Hace unos 15 años diagnosticaron de Parkinson a mi padre y la enfermedad avanzó lentamente hasta hoy, que avanza de verdad. Le ofrecieron rehabilitación para mejorar la calidad de vida, con logopedas, fisioterapeutas, educadoras... pero tenía que ir al hospital de Lleida. Lo aguantaron unos meses, le fue bien. Pero un enfermo de Parkinson no conduce. Hay dos autobuses al día, y mi madre trabaja por la noche. Dejó de ir. Hace un año que ella, sociosanitaria, tuvo un accidente laboral y se jodió la espalda. Impugnamos el alta médica negligente de una mutua sometida a presiones por la situación de la covid-19. No tuvimos suerte. Sigue trabajando a la espera de una invalidez o empalmar alguna baja hasta la jubilación. Mi padre es artista, pintor. Se cansa, carece de una rutina, no tiene dónde ir, depende de mi madre, ya no pinta. Están hartos.

Si la repoblación de lo rural pasa por familias con aspiraciones pequeñoburguesas de usar lo rural a su antojo, no nos sirve.
Si pasa por el mismo modelo de relación urbana trasladado a un entorno donde se nos ha desposeído de servicios básicos, entonces no hace falta.

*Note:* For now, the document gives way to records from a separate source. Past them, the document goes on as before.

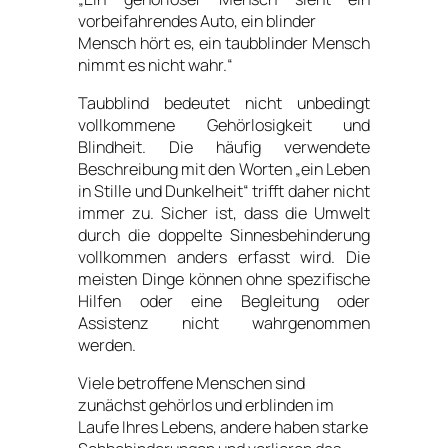
vorbeifahrendes Auto, ein blinder
Mensch hört es, ein taubblinder Mensch
nimmt es nicht wahr.“
Taubblind bedeutet nicht unbedingt
vollkommene Gehörlosigkeit und
Blindheit. Die häufig verwendete
Beschreibung mit den Worten „ein Leben
in Stille und Dunkelheit“ trifft daher nicht
immer zu. Sicher ist, dass die Umwelt
durch die doppelte Sinnesbehinderung
vollkommen anders erfasst wird. Die
meisten Dinge können ohne spezifische
Hilfen oder eine Begleitung oder
Assistenz nicht wahrgenommen
werden.
Viele betroffene Menschen sind
zunächst gehörlos und erblinden im
Laufe Ihres Lebens, andere haben starke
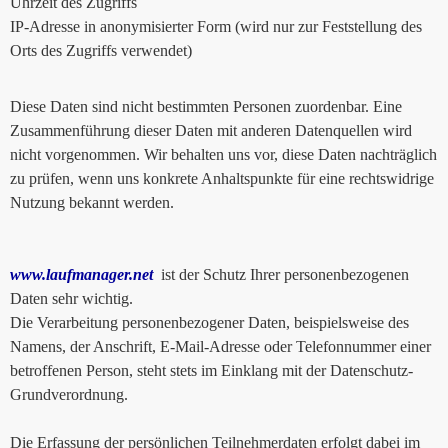
Uhrzeit des Zugriffs
IP-Adresse in anonymisierter Form (wird nur zur Feststellung des
Orts des Zugriffs verwendet)
Diese Daten sind nicht bestimmten Personen zuordenbar. Eine
Zusammenführung dieser Daten mit anderen Datenquellen wird
nicht vorgenommen. Wir behalten uns vor, diese Daten nachträglich
zu prüfen, wenn uns konkrete Anhaltspunkte für eine rechtswidrige
Nutzung bekannt werden.
www.laufmanager.net
ist der Schutz Ihrer personenbezogenen
Daten sehr wichtig.
Die Verarbeitung personenbezogener Daten, beispielsweise des
Namens, der Anschrift, E-Mail-Adresse oder Telefonnummer einer
betroffenen Person, steht stets im Einklang mit der Datenschutz-
Grundverordnung.
Die Erfassung der persönlichen Teilnehmerdaten erfolgt dabei im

Han decidido venderla porque no se puede tener una vida digna donde no llega el Estado. Porque el régimen de bienestar familista que tenemos —en mi casa llamado del malestar— relega los cuidados a la familia dando al Estado un papel casi asistencialista. Y hay quien no tiene familia. Quien ha elegido no vivir cerca de ella. Quien cree que la familia no tiene por qué soportar la carga hasta extenuarse. Nosotros creímos esto, nos olvidamos de la coexistencia del modelo relacional de familia nuclear y el neoliberal que juntos impiden el apoyo mutuo.

A todo esto, se habla de repoblar. Si la repoblación de lo rural pasa por familias con aspiraciones pequeñoburguesas de usar lo rural a su antojo, no nos sirve. Si pasa por el mismo modelo de relación urbana trasladado a un entorno donde se nos ha desposeído de servicios básicos, entonces no hace falta. Si gente como mis padres tiene que irse porque no hay sitio para ellos en los lugares donde sentaron un proyecto de vida, de nada sirve que haya más gente, mientras esta se organice según las lógicas familistas de siempre sin exigir un cambio.

Si no hay lugar para el apoyo mutuo, no lo hay para la vida. Y si tenemos que dejar la nuestra en manos de un Estado que hoy más que nunca se dedica a la necropolítica, no la vamos a llevar bien. Todo esto entendiendo que la globalización ha llegado a unos puntos que solo agudizan las desigualdades territoriales ya no solo Norte-Sur, sino dentro del mismo Estado en la dicotomía campo-ciudad. Lo hace a favor de la conexión entre ciudades globales. Supera al Estado-nación. Nos deja, otra vez, a merced del capital. Nos da igual Tàrrega - Barcelona, queremos Londres - Barcelona. 

Hace unos años tuvo lugar un incendio a causa de un petardo mal apagado cerca de casa. Es una zona árida y seca —el far west catalán, si habéis visto Agosto donde sale Meryl Streep llorando en Oklahoma os hacéis una idea del paisaje— y el poco bosque que había fue calcinado. Fueron desalojando núcleos poblados hasta llegar al mío. Mis padres estaban en Galicia y yo trabajando en Barcelona. Ante el temor que las llamas llegasen a casa y que no hubiera nadie para salvar nada solo se me ocurrió pedirme un día libre para poder ir a buscar a mi gato, que estaba solo y a quien alimentaba un vecino —bombero voluntario, además—. No pensé en nada de la casa, ni en los cuadros de mi padre. El paisaje parecía sacado de uno de ellos, de colores fuertes, fauvistas, de cielos rojos y campos verde chillón. Ante la pregunta “qué te llevarías de tu casa si estuviera en llamas” solo se me pasa por la cabeza que es imposible meter tanta vida en una caja. Que solo quiero a quien vive dentro y que debería llevarme cada piedra para poder empaquetar la historia que las ha construido. Que nadie debería huir porque cuidaron tan mal el terreno que solo lo puede habitar una especie. 

Hablamos de esto en el coche, espacio rural por excelencia. Mi madre canta Vivo en la carretera de Miguel Ríos irónicamente mientras me lleva a tomar algo con mis amigas a la capital de la comarca. Sonríe resignada, vuelve a cantar.